I need the entries printed again word for word, without the images.

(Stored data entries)
━━━━

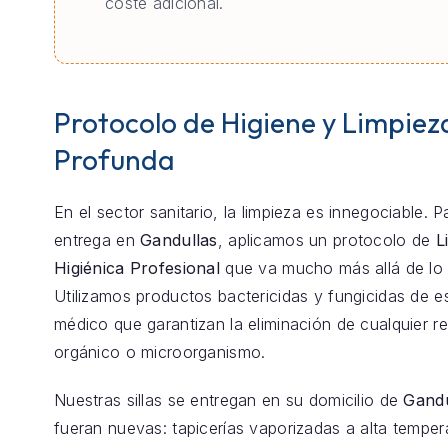
coste adicional.
Protocolo de Higiene y Limpiez
Profunda
En el sector sanitario, la limpieza es innegociable. 
entrega en
Gandullas
, aplicamos un protocolo de
L
Higiénica Profesional
que va mucho más allá de lo 
Utilizamos productos bactericidas y fungicidas de e
médico que garantizan la eliminación de cualquier r
orgánico o microorganismo.
Nuestras sillas se entregan en su domicilio de
Gandu
fueran nuevas: tapicerías vaporizadas a alta temper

━━━━

Response to this task |
coste adicional.
Protocolo de Higiene y Limpiez
Profunda
En el sector sanitario, la limpieza es innegociable. 
entrega en
Gandullas
, aplicamos un protocolo de
L
Higiénica Profesional
que va mucho más allá de lo 
Utilizamos productos bactericidas y fungicidas de e
médico que garantizan la eliminación de cualquier r
orgánico o microorganismo.
Nuestras sillas se entregan en su domicilio de
Gandu
fueran nuevas: tapicerías vaporizadas a alta temper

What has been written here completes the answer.